▶ [SOURCE INFORMATION]
■ ■ ■ ■ ■ ■ ■
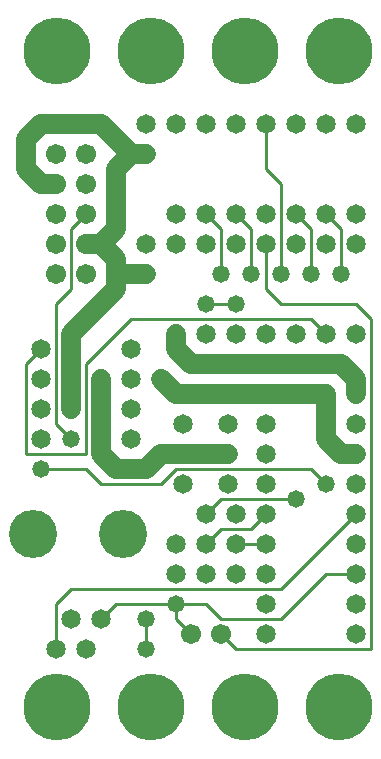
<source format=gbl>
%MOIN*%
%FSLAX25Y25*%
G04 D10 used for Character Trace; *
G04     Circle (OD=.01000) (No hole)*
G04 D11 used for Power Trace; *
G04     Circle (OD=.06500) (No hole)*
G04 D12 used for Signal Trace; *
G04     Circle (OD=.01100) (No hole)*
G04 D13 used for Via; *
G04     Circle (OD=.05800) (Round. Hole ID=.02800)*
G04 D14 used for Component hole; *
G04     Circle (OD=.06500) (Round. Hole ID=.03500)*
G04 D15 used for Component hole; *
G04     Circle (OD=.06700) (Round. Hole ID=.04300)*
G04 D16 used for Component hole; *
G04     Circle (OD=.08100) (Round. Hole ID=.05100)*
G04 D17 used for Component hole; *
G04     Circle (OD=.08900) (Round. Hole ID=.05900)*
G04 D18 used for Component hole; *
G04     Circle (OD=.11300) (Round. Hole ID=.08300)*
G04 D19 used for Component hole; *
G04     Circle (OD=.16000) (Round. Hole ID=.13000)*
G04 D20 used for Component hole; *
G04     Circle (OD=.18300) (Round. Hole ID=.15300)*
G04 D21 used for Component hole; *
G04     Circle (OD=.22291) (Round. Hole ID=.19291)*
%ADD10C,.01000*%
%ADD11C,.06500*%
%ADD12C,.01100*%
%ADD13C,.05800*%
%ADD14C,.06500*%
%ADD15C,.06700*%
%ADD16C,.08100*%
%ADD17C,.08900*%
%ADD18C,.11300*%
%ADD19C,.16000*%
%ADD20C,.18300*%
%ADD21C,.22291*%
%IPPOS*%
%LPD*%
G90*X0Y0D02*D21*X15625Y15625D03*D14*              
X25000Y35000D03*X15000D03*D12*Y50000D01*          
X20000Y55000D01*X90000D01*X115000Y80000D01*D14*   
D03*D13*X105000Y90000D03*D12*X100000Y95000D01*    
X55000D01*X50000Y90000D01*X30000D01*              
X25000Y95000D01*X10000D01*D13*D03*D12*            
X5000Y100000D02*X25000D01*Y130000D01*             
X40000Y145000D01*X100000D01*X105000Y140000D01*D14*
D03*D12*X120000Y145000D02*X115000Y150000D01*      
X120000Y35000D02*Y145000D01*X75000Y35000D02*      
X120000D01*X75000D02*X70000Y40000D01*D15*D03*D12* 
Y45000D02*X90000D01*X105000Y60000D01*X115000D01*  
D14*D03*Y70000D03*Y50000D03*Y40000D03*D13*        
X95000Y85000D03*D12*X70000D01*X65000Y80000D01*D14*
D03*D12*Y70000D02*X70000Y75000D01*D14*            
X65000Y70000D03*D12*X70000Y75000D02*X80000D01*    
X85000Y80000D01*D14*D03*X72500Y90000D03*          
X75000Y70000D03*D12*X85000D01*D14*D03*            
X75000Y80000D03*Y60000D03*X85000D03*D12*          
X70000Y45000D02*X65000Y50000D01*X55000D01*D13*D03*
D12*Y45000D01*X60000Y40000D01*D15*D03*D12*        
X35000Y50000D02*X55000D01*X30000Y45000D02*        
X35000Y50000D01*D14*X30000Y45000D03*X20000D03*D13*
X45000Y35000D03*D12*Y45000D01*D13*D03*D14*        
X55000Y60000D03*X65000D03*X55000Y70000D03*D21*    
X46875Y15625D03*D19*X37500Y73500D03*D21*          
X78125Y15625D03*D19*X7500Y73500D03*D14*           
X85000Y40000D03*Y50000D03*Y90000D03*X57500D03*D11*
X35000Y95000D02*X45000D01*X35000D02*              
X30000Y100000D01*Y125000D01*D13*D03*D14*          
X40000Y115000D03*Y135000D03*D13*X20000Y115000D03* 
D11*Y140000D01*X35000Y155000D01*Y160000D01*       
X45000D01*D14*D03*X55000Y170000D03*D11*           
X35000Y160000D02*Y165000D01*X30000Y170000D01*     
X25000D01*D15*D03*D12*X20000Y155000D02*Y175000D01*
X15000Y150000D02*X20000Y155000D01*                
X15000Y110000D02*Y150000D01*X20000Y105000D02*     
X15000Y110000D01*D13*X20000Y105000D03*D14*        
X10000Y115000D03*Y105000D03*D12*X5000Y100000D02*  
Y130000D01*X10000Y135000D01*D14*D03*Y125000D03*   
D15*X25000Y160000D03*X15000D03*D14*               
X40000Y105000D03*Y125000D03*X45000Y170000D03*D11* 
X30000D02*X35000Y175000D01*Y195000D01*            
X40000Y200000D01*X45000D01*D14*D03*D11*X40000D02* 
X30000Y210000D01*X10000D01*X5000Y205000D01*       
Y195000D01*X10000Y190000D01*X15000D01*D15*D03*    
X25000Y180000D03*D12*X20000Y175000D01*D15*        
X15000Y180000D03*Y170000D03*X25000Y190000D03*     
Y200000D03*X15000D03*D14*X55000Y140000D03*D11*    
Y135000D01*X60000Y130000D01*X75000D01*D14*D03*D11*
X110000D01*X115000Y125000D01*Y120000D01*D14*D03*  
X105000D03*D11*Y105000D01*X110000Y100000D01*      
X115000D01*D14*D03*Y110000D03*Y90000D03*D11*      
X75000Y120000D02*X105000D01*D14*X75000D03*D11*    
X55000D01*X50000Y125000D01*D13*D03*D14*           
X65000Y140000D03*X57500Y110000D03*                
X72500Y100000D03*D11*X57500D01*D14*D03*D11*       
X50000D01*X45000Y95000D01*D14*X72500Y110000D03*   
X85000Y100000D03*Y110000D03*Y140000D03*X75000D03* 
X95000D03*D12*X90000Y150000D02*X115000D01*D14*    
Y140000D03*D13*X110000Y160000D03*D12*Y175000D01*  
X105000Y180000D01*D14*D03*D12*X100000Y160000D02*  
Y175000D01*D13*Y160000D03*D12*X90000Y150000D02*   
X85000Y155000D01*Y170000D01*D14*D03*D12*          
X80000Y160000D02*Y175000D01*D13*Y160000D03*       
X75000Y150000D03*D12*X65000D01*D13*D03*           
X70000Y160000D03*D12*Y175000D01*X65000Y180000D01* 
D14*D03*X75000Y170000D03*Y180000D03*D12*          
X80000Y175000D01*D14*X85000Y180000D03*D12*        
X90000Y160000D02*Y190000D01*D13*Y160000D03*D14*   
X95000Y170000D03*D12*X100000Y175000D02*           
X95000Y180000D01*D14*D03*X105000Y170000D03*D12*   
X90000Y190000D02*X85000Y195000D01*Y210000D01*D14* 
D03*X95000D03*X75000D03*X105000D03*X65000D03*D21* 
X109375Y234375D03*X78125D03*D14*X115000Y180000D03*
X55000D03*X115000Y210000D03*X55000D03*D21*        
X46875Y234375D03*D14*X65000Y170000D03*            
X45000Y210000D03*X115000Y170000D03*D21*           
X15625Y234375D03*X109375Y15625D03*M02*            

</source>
■ ■ ■ ■ ■ ■ ■
▶ [TASK OBJECTIVE]
Please output all of the entries exactly as they appear, with no pictures.

▶ [REPLY TO THE TASK]
<source format=gbl>
%MOIN*%
%FSLAX25Y25*%
G04 D10 used for Character Trace; *
G04     Circle (OD=.01000) (No hole)*
G04 D11 used for Power Trace; *
G04     Circle (OD=.06500) (No hole)*
G04 D12 used for Signal Trace; *
G04     Circle (OD=.01100) (No hole)*
G04 D13 used for Via; *
G04     Circle (OD=.05800) (Round. Hole ID=.02800)*
G04 D14 used for Component hole; *
G04     Circle (OD=.06500) (Round. Hole ID=.03500)*
G04 D15 used for Component hole; *
G04     Circle (OD=.06700) (Round. Hole ID=.04300)*
G04 D16 used for Component hole; *
G04     Circle (OD=.08100) (Round. Hole ID=.05100)*
G04 D17 used for Component hole; *
G04     Circle (OD=.08900) (Round. Hole ID=.05900)*
G04 D18 used for Component hole; *
G04     Circle (OD=.11300) (Round. Hole ID=.08300)*
G04 D19 used for Component hole; *
G04     Circle (OD=.16000) (Round. Hole ID=.13000)*
G04 D20 used for Component hole; *
G04     Circle (OD=.18300) (Round. Hole ID=.15300)*
G04 D21 used for Component hole; *
G04     Circle (OD=.22291) (Round. Hole ID=.19291)*
%ADD10C,.01000*%
%ADD11C,.06500*%
%ADD12C,.01100*%
%ADD13C,.05800*%
%ADD14C,.06500*%
%ADD15C,.06700*%
%ADD16C,.08100*%
%ADD17C,.08900*%
%ADD18C,.11300*%
%ADD19C,.16000*%
%ADD20C,.18300*%
%ADD21C,.22291*%
%IPPOS*%
%LPD*%
G90*X0Y0D02*D21*X15625Y15625D03*D14*              
X25000Y35000D03*X15000D03*D12*Y50000D01*          
X20000Y55000D01*X90000D01*X115000Y80000D01*D14*   
D03*D13*X105000Y90000D03*D12*X100000Y95000D01*    
X55000D01*X50000Y90000D01*X30000D01*              
X25000Y95000D01*X10000D01*D13*D03*D12*            
X5000Y100000D02*X25000D01*Y130000D01*             
X40000Y145000D01*X100000D01*X105000Y140000D01*D14*
D03*D12*X120000Y145000D02*X115000Y150000D01*      
X120000Y35000D02*Y145000D01*X75000Y35000D02*      
X120000D01*X75000D02*X70000Y40000D01*D15*D03*D12* 
Y45000D02*X90000D01*X105000Y60000D01*X115000D01*  
D14*D03*Y70000D03*Y50000D03*Y40000D03*D13*        
X95000Y85000D03*D12*X70000D01*X65000Y80000D01*D14*
D03*D12*Y70000D02*X70000Y75000D01*D14*            
X65000Y70000D03*D12*X70000Y75000D02*X80000D01*    
X85000Y80000D01*D14*D03*X72500Y90000D03*          
X75000Y70000D03*D12*X85000D01*D14*D03*            
X75000Y80000D03*Y60000D03*X85000D03*D12*          
X70000Y45000D02*X65000Y50000D01*X55000D01*D13*D03*
D12*Y45000D01*X60000Y40000D01*D15*D03*D12*        
X35000Y50000D02*X55000D01*X30000Y45000D02*        
X35000Y50000D01*D14*X30000Y45000D03*X20000D03*D13*
X45000Y35000D03*D12*Y45000D01*D13*D03*D14*        
X55000Y60000D03*X65000D03*X55000Y70000D03*D21*    
X46875Y15625D03*D19*X37500Y73500D03*D21*          
X78125Y15625D03*D19*X7500Y73500D03*D14*           
X85000Y40000D03*Y50000D03*Y90000D03*X57500D03*D11*
X35000Y95000D02*X45000D01*X35000D02*              
X30000Y100000D01*Y125000D01*D13*D03*D14*          
X40000Y115000D03*Y135000D03*D13*X20000Y115000D03* 
D11*Y140000D01*X35000Y155000D01*Y160000D01*       
X45000D01*D14*D03*X55000Y170000D03*D11*           
X35000Y160000D02*Y165000D01*X30000Y170000D01*     
X25000D01*D15*D03*D12*X20000Y155000D02*Y175000D01*
X15000Y150000D02*X20000Y155000D01*                
X15000Y110000D02*Y150000D01*X20000Y105000D02*     
X15000Y110000D01*D13*X20000Y105000D03*D14*        
X10000Y115000D03*Y105000D03*D12*X5000Y100000D02*  
Y130000D01*X10000Y135000D01*D14*D03*Y125000D03*   
D15*X25000Y160000D03*X15000D03*D14*               
X40000Y105000D03*Y125000D03*X45000Y170000D03*D11* 
X30000D02*X35000Y175000D01*Y195000D01*            
X40000Y200000D01*X45000D01*D14*D03*D11*X40000D02* 
X30000Y210000D01*X10000D01*X5000Y205000D01*       
Y195000D01*X10000Y190000D01*X15000D01*D15*D03*    
X25000Y180000D03*D12*X20000Y175000D01*D15*        
X15000Y180000D03*Y170000D03*X25000Y190000D03*     
Y200000D03*X15000D03*D14*X55000Y140000D03*D11*    
Y135000D01*X60000Y130000D01*X75000D01*D14*D03*D11*
X110000D01*X115000Y125000D01*Y120000D01*D14*D03*  
X105000D03*D11*Y105000D01*X110000Y100000D01*      
X115000D01*D14*D03*Y110000D03*Y90000D03*D11*      
X75000Y120000D02*X105000D01*D14*X75000D03*D11*    
X55000D01*X50000Y125000D01*D13*D03*D14*           
X65000Y140000D03*X57500Y110000D03*                
X72500Y100000D03*D11*X57500D01*D14*D03*D11*       
X50000D01*X45000Y95000D01*D14*X72500Y110000D03*   
X85000Y100000D03*Y110000D03*Y140000D03*X75000D03* 
X95000D03*D12*X90000Y150000D02*X115000D01*D14*    
Y140000D03*D13*X110000Y160000D03*D12*Y175000D01*  
X105000Y180000D01*D14*D03*D12*X100000Y160000D02*  
Y175000D01*D13*Y160000D03*D12*X90000Y150000D02*   
X85000Y155000D01*Y170000D01*D14*D03*D12*          
X80000Y160000D02*Y175000D01*D13*Y160000D03*       
X75000Y150000D03*D12*X65000D01*D13*D03*           
X70000Y160000D03*D12*Y175000D01*X65000Y180000D01* 
D14*D03*X75000Y170000D03*Y180000D03*D12*          
X80000Y175000D01*D14*X85000Y180000D03*D12*        
X90000Y160000D02*Y190000D01*D13*Y160000D03*D14*   
X95000Y170000D03*D12*X100000Y175000D02*           
X95000Y180000D01*D14*D03*X105000Y170000D03*D12*   
X90000Y190000D02*X85000Y195000D01*Y210000D01*D14* 
D03*X95000D03*X75000D03*X105000D03*X65000D03*D21* 
X109375Y234375D03*X78125D03*D14*X115000Y180000D03*
X55000D03*X115000Y210000D03*X55000D03*D21*        
X46875Y234375D03*D14*X65000Y170000D03*            
X45000Y210000D03*X115000Y170000D03*D21*           
X15625Y234375D03*X109375Y15625D03*M02*            

</source>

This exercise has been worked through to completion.